The parallel post to my previous post about traits of a good house guest is, of course, those on the opposite end of the spectrum, the not so good house guest. I have no idea of the number of parties David and I, or I, before I knew David, have hosted, nor do I know how many people have spent a night or longer in my home. I am fortunate to have lots of friends, many of whom I love more than people to whom I am related. But, there have been some occasions over the years when certain family members, or people who accompany a family member, or friends have been incredibly boorish when in my home. The worst, absolute worst, experience David and I have had involved someone who, at the time it happened, had been my best friend for 50 years! The offense that occurred resulted in the end of our friendship. Thankfully, none of the other insulting things that have happened in our home compares to this one; otherwise, I would lock the door and never let anyone in again! Here, in no particular order, are traits of a bad houseguest, based on true stories in David’s and my lives:
– throws a temper tantrum and kicks in the walls, requiring repairs to be made;
– curses at David and me during dinner, insults another person who is present at dinner, then sulks in the guest bedroom for the duration of the visit (what’s wrong with apologizing when one reveals one’s true nature to everyone?);
– destroys my property, including priceless family heirlooms, due to carelessness and thoughtlessness;
– is loud, loud, loud upon waking up in the morning, ensuring everyone else is wide awake well before we wanted to be woken;
– turns on the TV (without asking), usually to watch a sports related program;
– brings a DOG to my house without asking (knowing the answer would be “NO!” because my cat will hate your dog!);
– consumes way, way too much alcohol, leading to a variety of very stupid behavior;
– acts as if I am the maid, housekeeper, or servant, instead of the host;
– does laundry without asking first;
– has poor table manners, including leaving the table while everyone else is still eating, burping loudly, and complaining about the food;
– expects me to lock the cat in my bedroom because they don’t like cats;
– never offers to help, pay for any activities, and generally speaking, is a mooch; and
– is full of negativity the entire duration of the visit.

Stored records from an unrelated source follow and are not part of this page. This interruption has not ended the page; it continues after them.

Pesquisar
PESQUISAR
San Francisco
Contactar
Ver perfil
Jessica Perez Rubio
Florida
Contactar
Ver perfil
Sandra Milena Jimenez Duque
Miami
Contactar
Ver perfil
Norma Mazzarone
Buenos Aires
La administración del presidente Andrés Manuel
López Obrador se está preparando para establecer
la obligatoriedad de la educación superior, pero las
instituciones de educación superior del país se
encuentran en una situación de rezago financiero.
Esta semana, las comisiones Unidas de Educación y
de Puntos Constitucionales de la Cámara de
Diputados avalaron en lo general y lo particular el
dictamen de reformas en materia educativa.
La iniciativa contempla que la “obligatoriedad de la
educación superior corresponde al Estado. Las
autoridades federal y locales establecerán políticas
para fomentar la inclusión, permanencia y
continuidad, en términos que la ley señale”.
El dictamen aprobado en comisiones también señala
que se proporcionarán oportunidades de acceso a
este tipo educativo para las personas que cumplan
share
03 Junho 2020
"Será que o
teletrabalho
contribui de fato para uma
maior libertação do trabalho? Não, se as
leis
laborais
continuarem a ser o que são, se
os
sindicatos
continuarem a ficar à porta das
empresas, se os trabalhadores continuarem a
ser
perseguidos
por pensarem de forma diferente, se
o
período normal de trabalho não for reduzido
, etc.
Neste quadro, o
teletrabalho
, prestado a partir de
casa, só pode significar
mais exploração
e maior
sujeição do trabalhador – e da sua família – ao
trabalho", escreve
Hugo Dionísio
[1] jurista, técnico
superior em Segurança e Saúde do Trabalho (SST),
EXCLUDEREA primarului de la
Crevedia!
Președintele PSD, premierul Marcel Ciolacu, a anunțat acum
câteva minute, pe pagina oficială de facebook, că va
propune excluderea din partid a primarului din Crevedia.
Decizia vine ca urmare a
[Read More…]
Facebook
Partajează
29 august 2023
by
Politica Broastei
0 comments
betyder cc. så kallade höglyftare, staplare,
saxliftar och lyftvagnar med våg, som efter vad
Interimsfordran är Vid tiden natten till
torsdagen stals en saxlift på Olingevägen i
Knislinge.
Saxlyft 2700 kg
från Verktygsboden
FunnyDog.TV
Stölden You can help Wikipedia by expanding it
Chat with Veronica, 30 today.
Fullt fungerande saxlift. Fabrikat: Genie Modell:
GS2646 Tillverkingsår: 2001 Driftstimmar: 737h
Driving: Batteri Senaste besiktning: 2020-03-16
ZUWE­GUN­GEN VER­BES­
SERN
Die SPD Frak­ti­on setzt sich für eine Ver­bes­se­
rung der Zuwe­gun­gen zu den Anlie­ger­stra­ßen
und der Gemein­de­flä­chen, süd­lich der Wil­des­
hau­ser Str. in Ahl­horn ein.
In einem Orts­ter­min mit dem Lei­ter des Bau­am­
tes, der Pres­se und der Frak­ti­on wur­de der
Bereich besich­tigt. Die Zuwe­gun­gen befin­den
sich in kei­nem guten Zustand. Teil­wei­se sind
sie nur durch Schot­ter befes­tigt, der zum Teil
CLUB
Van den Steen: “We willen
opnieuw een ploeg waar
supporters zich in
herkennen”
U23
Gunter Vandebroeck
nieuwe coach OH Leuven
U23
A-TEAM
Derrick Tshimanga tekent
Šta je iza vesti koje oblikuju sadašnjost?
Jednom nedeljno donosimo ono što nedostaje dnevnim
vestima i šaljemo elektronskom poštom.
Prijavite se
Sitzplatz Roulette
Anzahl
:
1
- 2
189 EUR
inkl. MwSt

Ick! Thank goodness these people don’t come to visit often or better yet, more than once. David and I prefer the type of people who, instead of wreaking havoc wherever they go, self select and tell us, “Well, I’d really love to visit you like we planned, but my wife hates everyone, including you, so I will have to see you when you come to my town.” (True story. Sad, but true.) After reading these posts, I hope you recognize yourself in the first, but not the second, one. (Don’t worry, Roger, you are the best house guest in the whole world!)
As I noted in the prior post, we only extend invitations to visit to people we think we’d find to be good guests. But, sometimes, especially if they are, for example, the significant other of a well known friend, or perhaps a child, there is a bit of a gamble involved. Yet, one expects that the well known person will moderate the situation. This seems to be true of more than 50% of the bad guests scenarios we’ve experienced. To Melissa’s list I’d add, acting as if one is in one’s own home by talking on the phone, watching TV with their feet up, or taking a nap while everyone else is engaged in some conversation, or activity. That is not being a part of the group and indicates a lack of respect for everyone else. I’ll never forget, no matter how hard I try, when the husband of a cousin of mine (of whom I’m not fond) took a nap in a recliner, fully reclined, in the, very full, den at my parents’ house after a Thanksgiving meal. We had to try not to bother him as he slept with his size 13 feet propped up. Rude, Rude, Rude. Not showing respect and appreciation in any form is bothersome. But, those who cross one or more of the lines Melissa and I noted better be pretty special to ever warrant extending a follow up invitation. I’m not even sure in these incidents we would to be in the position of visiting with them in their homes. Live and learn.